# ACTIONS TO TAKE:
a) In the forum thread on saving game data to files, why is the Game class called rather easy to handle?
b) Please continue the forum thread on saving game data to files, starting after its final question.

# EXCERPT:
◆ ◆ ◆ ◆

If you think about your attributes, They break down into three types (Game, Area, Item) and three basic data types (int, string, double).

I think you need to give some thought to the classes in your program.
Typically, each of your classes that you want save and restore will have functions to do that.
i.e. Your Game class will have a Game.Save(ostream &) function that is responsible for writing all Game releated data out to a file. Likewise, you would have a Game.Restore(istream &) function that is responsible for reading back the file (or portion of) that was written out.

A Game class is rather easy since it is a singleton. Your Area class is a little harder since you will probably have a variable number of areas. This can be handled by having a Game attribute that is the number of areas.

You don't need to identify the name of each attribute in the file, since you would be writing out the elements in a known order and reading them back in the same order.

However, this begs the concept of versioning the file since any change to the file would introduce incompatabilities.

Here's a very simple example:

class Game
{
    int num_players;
    int num_areas;

public: 
    void Save(ostream & os)
    {
        os << num_players << " ";
        os << num_areas << " ";
    }
    void Restore(istream & is)
    {
        is >> num_players;
        is >> num_areas;
    }
};

If you want to be fancy, you can overload the << and >> operators instead of using Save() and Restore().

Last edited on Jan 29, 2019 at 8:34pm

Jan 29, 2019 at 9:16pm

poteto (525)

Json, ini or something.

Only problem with using struct's raw is that it isn't cross platform, possibly not compatible with new versions of your compiler, or with different target settings (like optimized builds/debug builds), you may need compiler specific macros to make your struct consistent, and you can't easily have infinite sized strings (for descriptions that is important). If you can be happy with that, then go ahead, it is really fast (but remember you don't pay for what you don't use on runtime, worry more about what goes on in runtime, and before assuming benchmark before choosing).

Jan 29, 2019 at 10:50pm

closed account (Ezyq4iN6)

@jonnin

What exactly do you mean by a binary file of structs? I know that a file can contain data meant to be interpreted as binary instead of ASCII, but I don't understand the struct part. I'll avoid using vectors, but thanks for warning me about the strings too. I'll make sure all of my strings stay character arrays. What is the best way to read in a file to structs? fscanf? Also, once you have that data in the structs, where in the program should the conversion of the character arrays to integers take place? With the writing back I guess I imagined something like a get and set function for each variable, so I could use that. However, don't you have to overwrite the entire file with all data once you are ready to save?

◆ ◆ ◆ ◆

# INFORMATION SHOWN:
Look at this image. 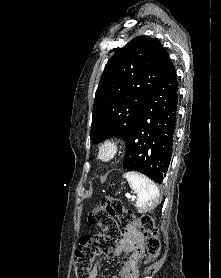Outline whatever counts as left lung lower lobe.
Instances as JSON below:
<instances>
[{
	"label": "left lung lower lobe",
	"mask_w": 221,
	"mask_h": 278,
	"mask_svg": "<svg viewBox=\"0 0 221 278\" xmlns=\"http://www.w3.org/2000/svg\"><path fill=\"white\" fill-rule=\"evenodd\" d=\"M177 100L176 71L170 60L125 140V169L162 183L172 156Z\"/></svg>",
	"instance_id": "1"
}]
</instances>
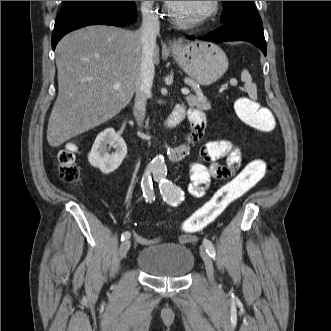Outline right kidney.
<instances>
[{
	"instance_id": "obj_1",
	"label": "right kidney",
	"mask_w": 331,
	"mask_h": 331,
	"mask_svg": "<svg viewBox=\"0 0 331 331\" xmlns=\"http://www.w3.org/2000/svg\"><path fill=\"white\" fill-rule=\"evenodd\" d=\"M109 147L114 151L109 153ZM127 154V146L113 128H107L96 137L88 155V161L104 174L115 171Z\"/></svg>"
}]
</instances>
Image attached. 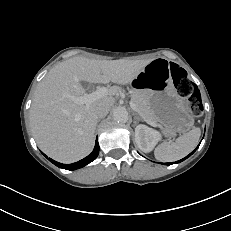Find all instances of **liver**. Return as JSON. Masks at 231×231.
Segmentation results:
<instances>
[{
	"mask_svg": "<svg viewBox=\"0 0 231 231\" xmlns=\"http://www.w3.org/2000/svg\"><path fill=\"white\" fill-rule=\"evenodd\" d=\"M153 59L91 60L73 57L52 68L39 83L30 109V123L38 147L62 163L87 156L94 143L98 122L96 108L114 104L118 88L89 105L76 104L71 96H82L80 81L107 84L130 83Z\"/></svg>",
	"mask_w": 231,
	"mask_h": 231,
	"instance_id": "liver-1",
	"label": "liver"
}]
</instances>
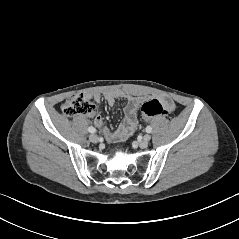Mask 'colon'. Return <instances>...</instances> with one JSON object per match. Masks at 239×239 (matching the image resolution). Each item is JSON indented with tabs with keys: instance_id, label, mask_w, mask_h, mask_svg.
<instances>
[{
	"instance_id": "colon-1",
	"label": "colon",
	"mask_w": 239,
	"mask_h": 239,
	"mask_svg": "<svg viewBox=\"0 0 239 239\" xmlns=\"http://www.w3.org/2000/svg\"><path fill=\"white\" fill-rule=\"evenodd\" d=\"M62 111L67 116L90 115L94 112V105L87 96L76 94L66 99ZM167 113L164 105L156 99L145 102L141 107V115L145 121L156 116H165Z\"/></svg>"
}]
</instances>
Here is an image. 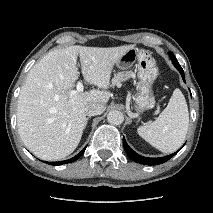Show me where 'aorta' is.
Here are the masks:
<instances>
[{"label": "aorta", "instance_id": "762f6f07", "mask_svg": "<svg viewBox=\"0 0 213 213\" xmlns=\"http://www.w3.org/2000/svg\"><path fill=\"white\" fill-rule=\"evenodd\" d=\"M107 121L112 125H120L124 121V115L117 110L110 111L107 115Z\"/></svg>", "mask_w": 213, "mask_h": 213}]
</instances>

◆ ◆ ◆ ◆

# THE RESULTS:
a) Because it is a singleton.

b)
@AbstractionAnon

I used get/set functions for private object values in the past, so I guess I figured I needed some kind of structure like that to work with the values.

To your point about each class having a save function, I thought when you wrote a file you had to rewrite the whole thing or append to the end, but couldn't actually go in and just edit parts of it. For this reason I planned only on having one save option that just told the program to write all sections, in order, back to the file. I envisioned 1 or 3 character arrays read from the file, those values would then be extracted into variables somewhere. When it was time to save, they would be inserted back into the arrays, and then those arrays would be written to the file, which I assume destroys the old one and creates a new one by the same name with the new values. Again, I'm not saying this is the correct way, it's just what was in my head at the time.

Thanks for the example, but I'm not sure I understand completely. Is it ok to read each field separately like that? I mean, assuming I had a lot of fields wouldn't that slow the load time immensely? Also, how do you deal with writing the other sections (Area, Item) to the file then? Sorry, it's confusing for me.

@poteto
Thank you for pointing out the possible platform issues, as I may one day like to move this between Windows and Linux, and even use it with other compilers. Right now this is just for practice so I can see what can be done for future ideas, but I will keep that in mind, thanks!

Jan 30, 2019 at 2:49am

jonnin (11494)

here is a better tutorial than I have time to write. See the bottom where he uses a class (same as struct in terms of what I was saying to do). https://courses.cs.vt.edu/cs2604/fall02/binio.html

no don't use C file functions. C++ fully supports this. Just watch for the string/vector / pointer problem. Once you understand the above we can talk about those issues if you want to go there.

binary data is not converted to text or back. its pure. a 64 bit int is 8 total bytes in a binary file; even if it held the value 1000000000 which is more ascii chars than 8.. (and it takes up 8 for 0, too...)

Last edited on Jan 30, 2019 at 2:52am

Jan 31, 2019 at 6:46pm

closed account (Ezyq4iN6)

@jonnin

Thanks for the link, it helps a lot. Here's a bit of the code I have so far that reads in the first section only. I am including the file contents below the code.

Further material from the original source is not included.